1.2. Bir Anlatı Türü Olarak Televizyon 1.2.1. Dünyada Televizyonun Tarihi Gelişimi

Sabit veya hareketli görüntülerin elektro manyetik dalgalar (verici) yardımı ile uzak alıcılara nakline televizyon denilmektedir (www.tdk.gov.tr.2014).

Televizyonun insanlığın hizmetine sunulmasında mors işaretlerinin haberleşmede kullanılması birincil etkendir. Bu sinyallerle sesin taşınabilmesi, benzer biçimde görüntünün de taşınabileceği fikri, ilk araştırmacıların temelini oluşturmuştur. Görüntüyü ve sesi aynı anda ve birbirine uygun olarak bir noktadan çevreye dağıtmanın teknik güçleri ise bir hayli zor olmuştur. Bu nedenle televizyonun teknik açıdan gelişmesi 80 yıllık bir süre içinde gerçekleşmiştir (Öngören,1985:251).

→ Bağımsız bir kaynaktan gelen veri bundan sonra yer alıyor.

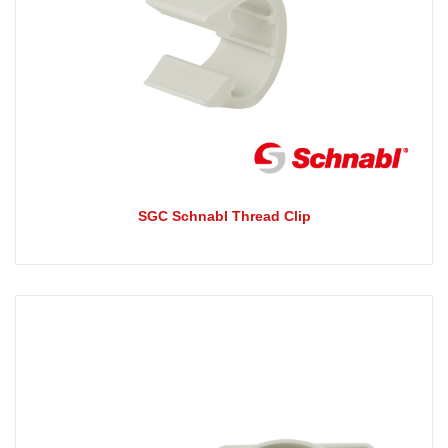
SGC Schnabl Thread Clip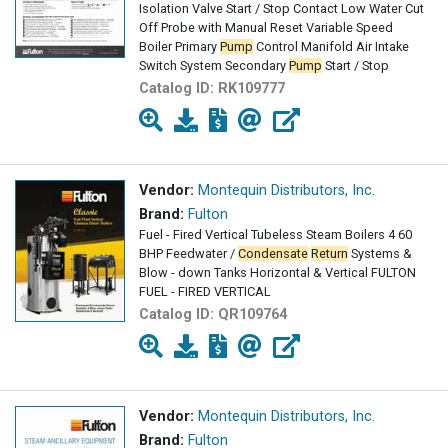
Isolation Valve Start / Stop Contact Low Water Cut
Off Probe with Manual Reset Variable Speed
Boiler Primary
Pump
Control Manifold Air Intake
Switch System Secondary
Pump
Start / Stop
Catalog ID:
RK109777
Vendor:
Montequin Distributors, Inc.
Brand:
Fulton
Fuel - Fired Vertical Tubeless Steam Boilers 4 60
BHP Feedwater /
Condensate
Return
Systems &
Blow - down Tanks Horizontal & Vertical FULTON
FUEL - FIRED VERTICAL
Catalog ID:
QR109764
Vendor:
Montequin Distributors, Inc.
Brand:
Fulton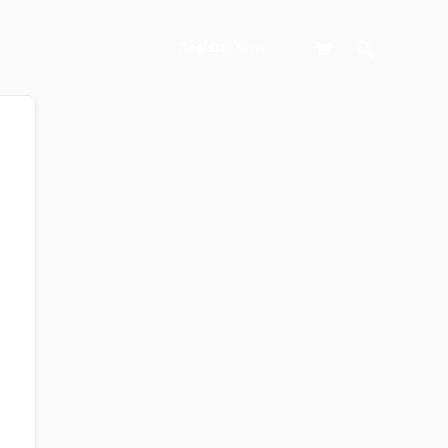
Search
Register Now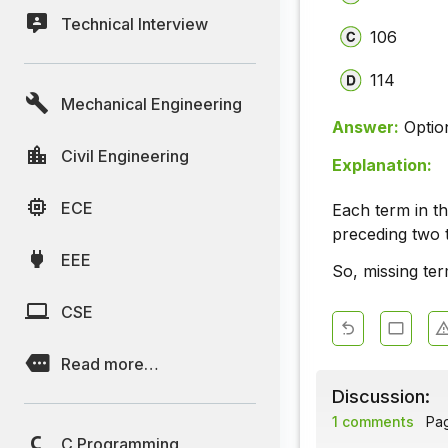
Technical Interview
106
114
Mechanical Engineering
Answer:
Optio
Civil Engineering
Explanation:
ECE
Each term in th
preceding two 
EEE
So, missing ter
CSE
Read more…
Discussion:
1 comments
Page
C Programming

Televizyonun icadına kaynaklık eden ilk teknik çalışma Berzelius adlı bir bilim adamının 1817 yılında “selenium”u keşfetmesiyle başlamıştır. Berzelius, selenyumun direncinin, bir ışığın etkisi altında değişime uğradığını saptamıştır. Berzelius’dan sonra İrlandalı bir telgrafçı olan Andrew May ışık enerjisini elektrik dalgası yoluyla iletmenin mümkün olduğunu fark etmiş ve 1873’te ışık dalgalarını elektrik akımına çevirmeyi başarmıştır (Serim,2007:23). May’ın bu buluşundan sonra Paul Nipkow, bir resmin belli bir anda belli bir bölümünü enlemesine çizgiler biçiminde tarayabilen mekanik bir aygıt geliştirmiştir. 1923 yılında Amerikalı Jenkins, 1925 de ise İngiliz Logie Baird, Nipkow’un mekanik tarama diskini geliştirmiş ve ilk deneme yayınlarını yapmışlardır. 1936 yılına gelindiğinde ise Baird saniyede 24 resim ve 240 çizgiyi tarayabilen daha net bir görüntü elde etmiştir. Baird’in bu buluşu ise İngiliz televizyon yayınlarında başlangıçta kullanılan mekanik tarama sisteminin temeli olmuştur (Aziz,1999:89).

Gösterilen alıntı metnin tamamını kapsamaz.